Estas cartas são notáveis a vários títulos e gostaria aqui de destacar apenas aqueles que me parecem os mais importantes. Antes de tudo o mais trata-se de um livro que se lê com muito prazer: escrito em forma de cartas íntimas, logo somos chamados para o quotidiano de alguém que procura, nesse dia-a-dia, relacionar estes três aspectos: o corpo, a alma e o espírito, vertidos e vestidos respectivamente no fecundo diálogo entre a vida quotidiana (o corpo), a filosofia (a alma) e a religião (o espírito).

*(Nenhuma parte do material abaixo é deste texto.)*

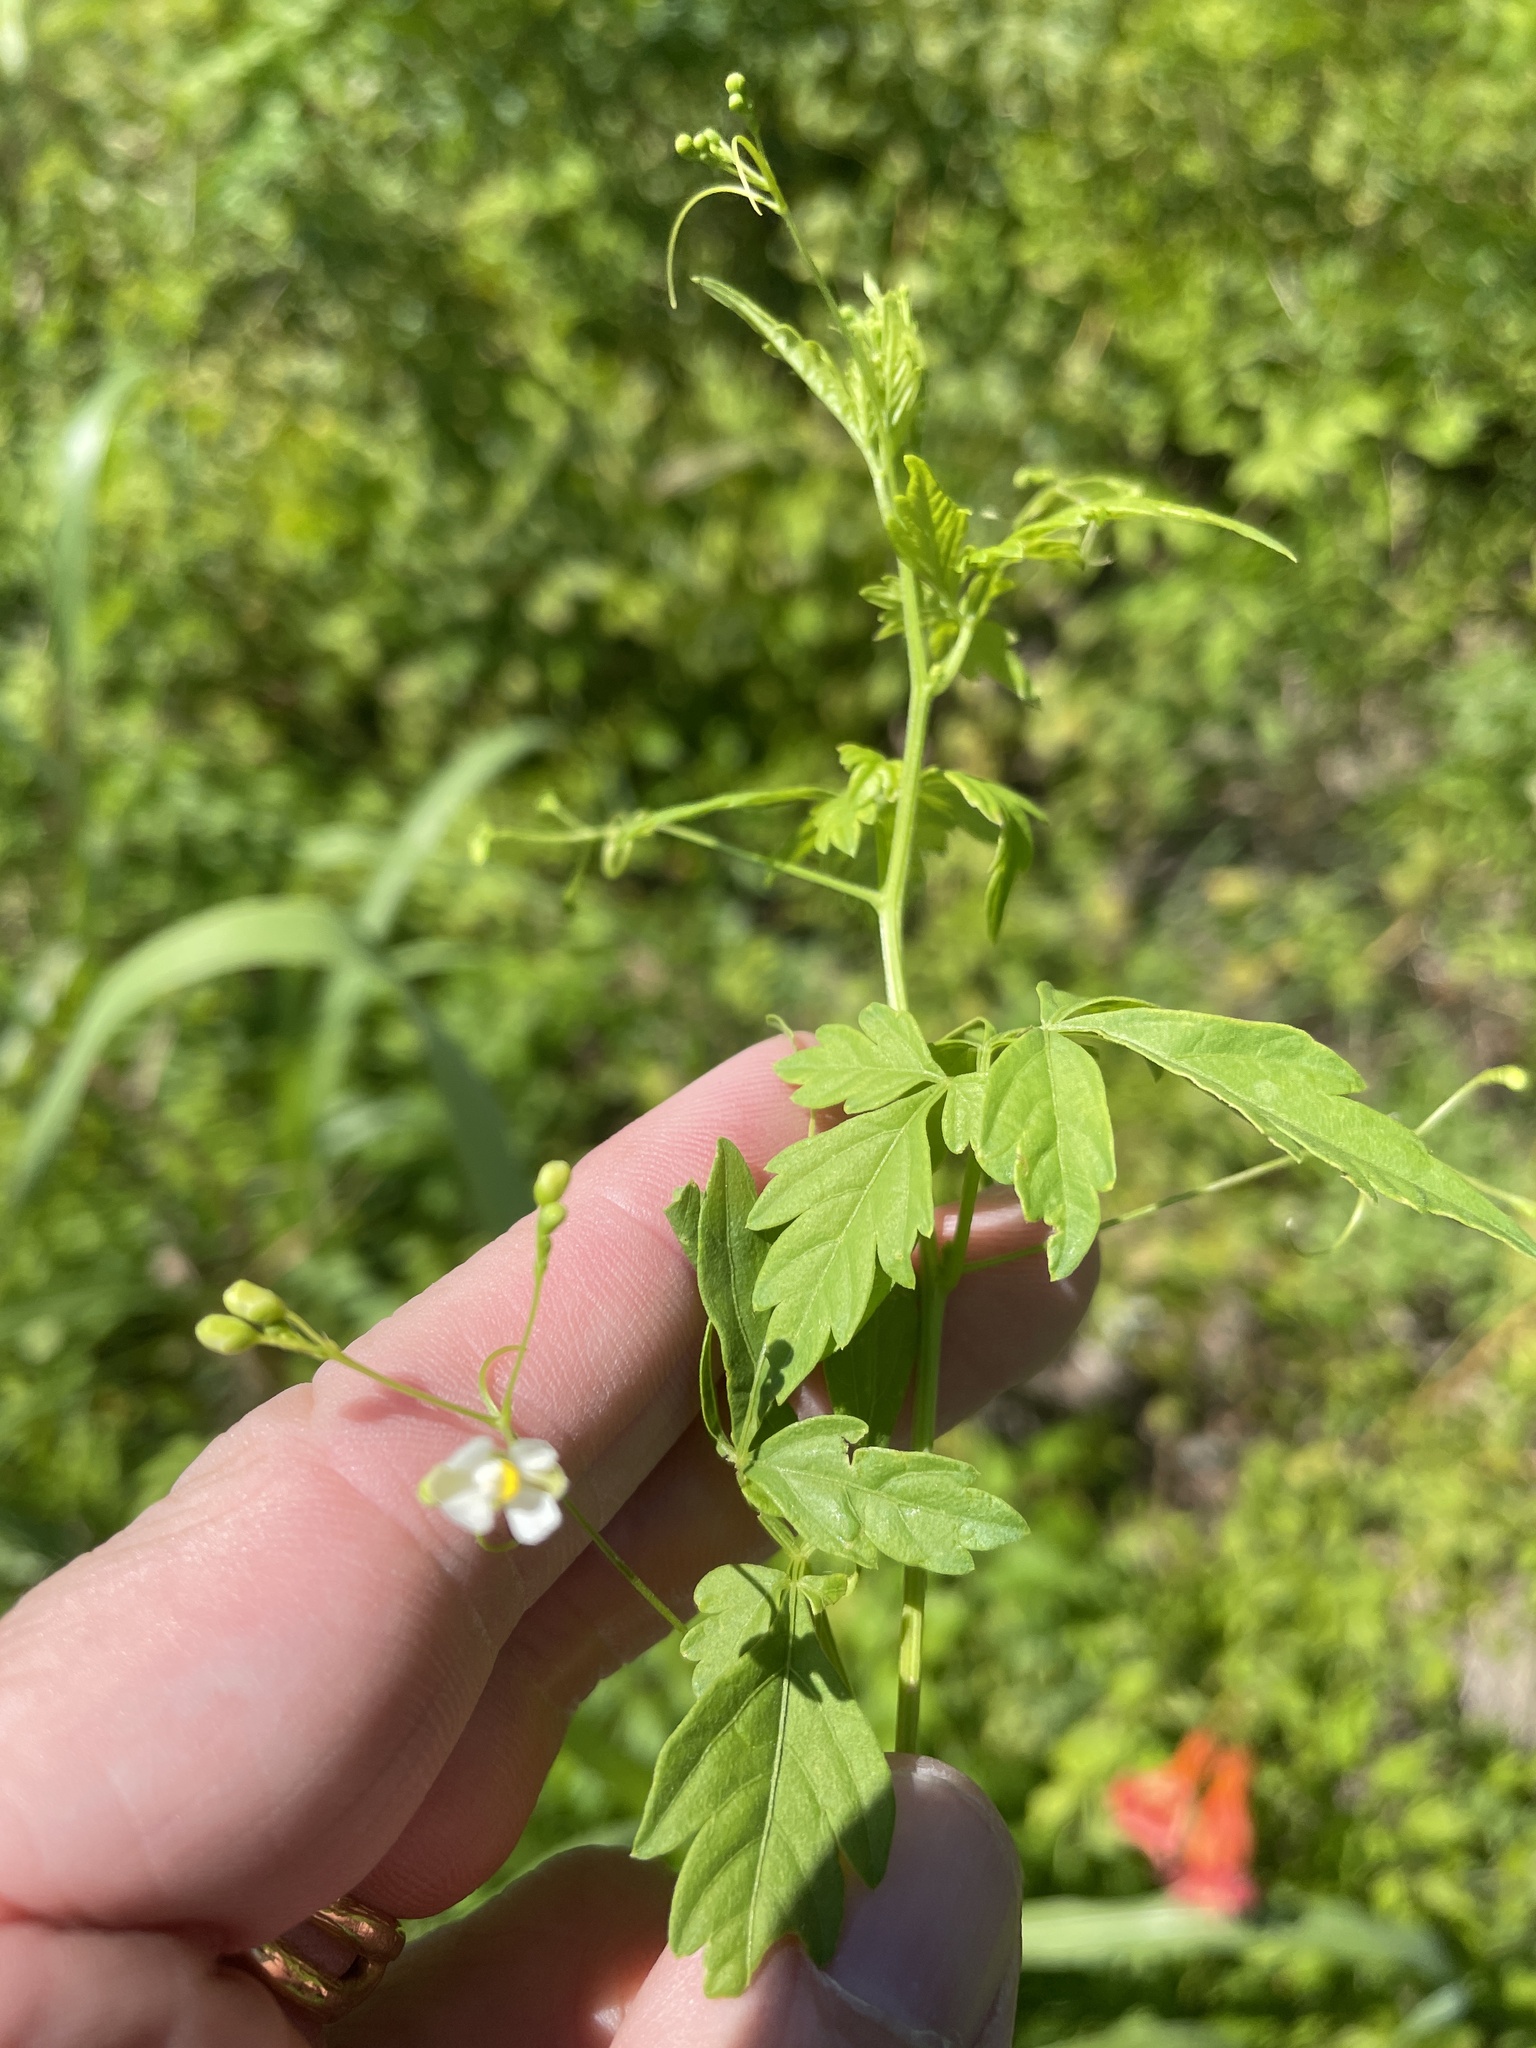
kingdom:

Assim, como se antevê já, este diálogo não fica numa abstracção, antes procura encarnar na vida, quer dizer, orientá-la e iluminá-la, torná-la encarnada ou vermelha isto é, dar-lhe sentido, levá-la ao rubro.

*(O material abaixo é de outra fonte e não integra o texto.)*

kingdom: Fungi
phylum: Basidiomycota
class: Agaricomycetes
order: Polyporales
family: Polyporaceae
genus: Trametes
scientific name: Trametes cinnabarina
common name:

A religião esconde no seu seio, providencialmente, as ressonâncias e as chaves de que quase todos necessitamos para despertar o intelecto passivo. Estas ressonâncias são os símbolos; estas chaves são a oração. A filosofia pode e deve iluminar a demanda simbólica e a oração, que se transformará, assim, gradualmente em filosofal e metafísica, tornando-se viva e vibrante, depurando a emoção e purificando, assim, o corpo ou o quotidiano.
Carlos Aurélio coloca-se sob a protecção de Santa Catarina de Alexandria, como vemos nas duas datas nucleares que abraçam o livro; Santa Catarina é a protectora ou a inspiradora dos filósofos e a sua vida exprime justamente a relação equilibrada entre a filosofia e a religião: não poderia, por isso, haver melhor protectora para um livro que procura, ele mesmo, recordar esta relação.
Outro aspecto importante que ressalta destas cartas, sobretudo nos dias que hoje vivemos, é o da sacralização do tempo. Escrito ao longo de um ano litúrgico e tendo cada carta como base uma reflexão vivenciada da Liturgia da Palavra na missa, cada carta toma essa leitura como ponto de partida livre, o que significa que cada carta dá origem a uma meditação que resulta numa espécie de pensamento em voz alta. É esta vivência, de semana para semana, deixando que a Palavra do Espírito semeie na Alma do Corpo a vida poética, que permite, em parte, a sacralização do tempo, quer dizer, uma espécie de iluminação dos dias da semana, tendencialmente profanos, pela palavra sagrada do Domingo, como se a religião inspirasse o mote que a filosofia glosa. A religião tem particularmente este poder de conferir um aspecto qualitativo ao tempo profanado pelo homem; digo ‘tempo profanado’, porque a natureza do tempo é ela mesma sagrada e qualitativa, é o homem profano que a faz decair, decaindo assim ele mesmo.
Este belo livro, que se pode ler carta a carta, de modo sistemático ou até ao “acaso”, pode acompanhar todos quantos andam na demanda do espírito, pois aqui, neste livro, encontrarão um companheiro.

1 comentário:

  1. Belíssimo e inaugural este livro de Carlos Aurélio, na senda da portuguesa filosofia.
    Meditação sobre e ao longo do tempo litúrgico,
    o autor é uma das vozes aurorais do pensamento português contemporâneo.